Originally Posted by FSUZeta (Post 1445199)
jwithers,

honeychile is indeed a real person, who was raised properly by her southern mama. she is genteel and gracious-the epitome of a southern lady, even if she was raised in Pittsburgh.

for instance, she would never tell a fellow gcer, especially one relatively new to the forum, how crass and ridiculous her post was. that would be too, too tacky for words.


Ahhhh Pittsburgh. That might account for the affected syntax with which she posts. It is offensive to real Southerners and well, just 'icky'. ;) No one I know speaks that way unless they are auditioning for an antebellum role in a movie.

And as for St. Cecilia's....yes, my mother was rather ridiculous in her ideas of proper behavior, but she was also St. Cecilia's 1952. She stuck to her guns, but Lord have mercy, she was from another era. :rolleyes:

Thanks for the clarification. It helps me to understand a great deal more. It is still horrifically affected, but, I imagine, in imitation of her mother and not in mockery of the South. ;)
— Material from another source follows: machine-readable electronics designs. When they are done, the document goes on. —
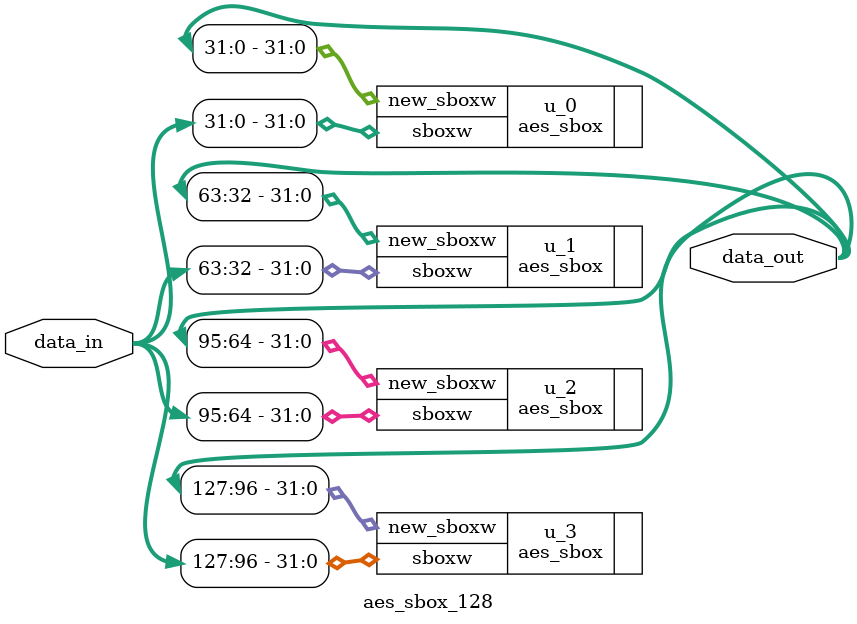
<source format=sv>
module aes_sbox_128 (
    input  wire [127:0] data_in,

    output wire [127:0] data_out
);

aes_sbox u_0(
	//ports
    .sboxw        (data_in[31:0]             ),
    .new_sboxw    (data_out[31:0]            ) 
);
aes_sbox u_1(
	//ports
    .sboxw        (data_in[63:32]            ),
    .new_sboxw    (data_out[63:32]           ) 
);
aes_sbox u_2(
	//ports
    .sboxw        (data_in[95:64]            ),
    .new_sboxw    (data_out[95:64]           ) 
);
aes_sbox u_3(
	//ports
    .sboxw        (data_in[127:96]           ),
    .new_sboxw    (data_out[127:96]          ) 
);
endmodule //aes_sbox_128
</source>
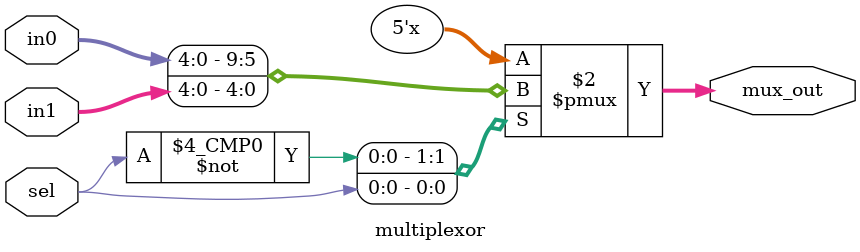
<source format=v>
module multiplexor #(
    parameter WIDTH = 5
)(
    input wire [WIDTH-1:0] in0,
    input wire [WIDTH-1:0] in1,  
    input wire sel,
    output reg [WIDTH-1:0] mux_out
);

always @(*) begin
    case (sel)
        1'b0: mux_out = in0; 
        1'b1: mux_out = in1; 
        default: mux_out = {WIDTH{1'b0}};
    endcase
end

endmodule
</source>
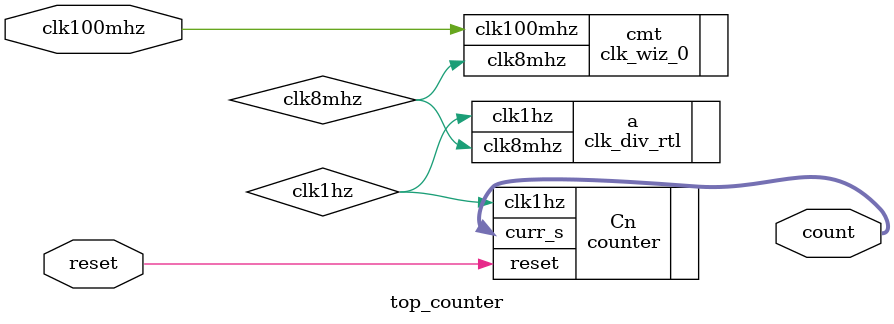
<source format=v>
`timescale 1ns / 1ps

 module top_counter(
    input clk100mhz,
    input reset,
    output [3:0] count
    );
    
    wire clk8mhz;
    clk_wiz_0 cmt(.clk8mhz(clk8mhz),.clk100mhz(clk100mhz));     
    wire clk1hz;
    clk_div_rtl a(.clk8mhz(clk8mhz),.clk1hz(clk1hz));
    counter Cn(.clk1hz(clk1hz), .reset(reset),.curr_s(count));

endmodule
</source>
Tacky is as tacky does. And posing is always tackier than exposing said poseur. Call me tacky but I am not pretending to Southern aristocracy. I am the real thing, sugar. ;)

Glad to know honeychile is innocent in her affectedness.:)

SWTXBelle 05-13-2007 08:42 PM

Some people just don't get it.

SWTXBelle 05-13-2007 10:23 PM

Some things speak for themselves . . .
 
To quote Miss Manners (Judith Martin) -

Miss Manners is constantly besieged by people who want to know the tactful manner of pointing out their friends' and relatives' inferiorities. . . The answer is that they cannot, certainly not politely. . . Even if it be proven that the mistakes of others come from gross ignorance or from maliciousness, it is not the place of anyone except God, their mothers or Miss Manners to bring this to their attention. As dear Erasmus said, "It is part of the highest civility if, while never erring yourself, you ignore the errors of others."